Crowd source payday lending, a la Barclaycard Ring

Crowd source payday lending, a la Barclaycard Ring

Yesterday, my CFSI colleague, David Newville, was trying to persuade me that the payday industry should do what Barclay’s new credit card, Barclaycard Ring, intends to do: offer its customers total transparency into the costs, profits and losses of its business and the opportunity to build the product themselves.  Crowd sourced lending!

You can read about the Barclaycard here, here and here.  Basically, they intend to share the profits with the customers, then let them decide what features to add and how to price the product.  If the majority of users are want bigger profit sharing, the prices will be high.  If they want lower costs, they’ll “earn” less.  It’s a powerful idea.
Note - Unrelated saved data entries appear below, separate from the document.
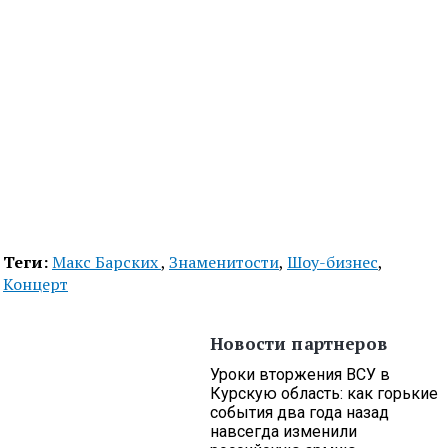
Теги:
Макс Барских
,
Знаменитости
,
Шоу-бизнес
,
Концерт
Новости партнеров
Уроки вторжения ВСУ в
Курскую область: как горькие
события два года назад
навсегда изменили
In the realm of the underbanked, where credit issues are so controversial and all parties so ossified in their positions there is practically no real conversation – or change to the status quo.  The “predatory” lenders are incredibly defensive at any suggestion they could do more for the welfare of their customers: “we serve a big need” is their (true) refrain.  The consumer “advocates” are so blind with anger at the practices of the capitalists that they ignore the realities and consequences of the people they care so much about.  As a result, nothing much happens: a rate cap pops up here; an offshore lender pops up there. Repeat.

Could a way to unwind this be to give the advocates the information they need to price and structure a product that reaches fewer with lower cost, and force THEM to find a balance?  The trouble otherwise, is that nothing is ever enough.

With credit democratizer Chris Larsen and responsible lending pioneer James Gutierrez both leaving their posts this week, perhaps they should start a Barclaycard Ring for the underbanked: crowd sourced short-term credit targeting the emerging consumer.  Core wants to fund it!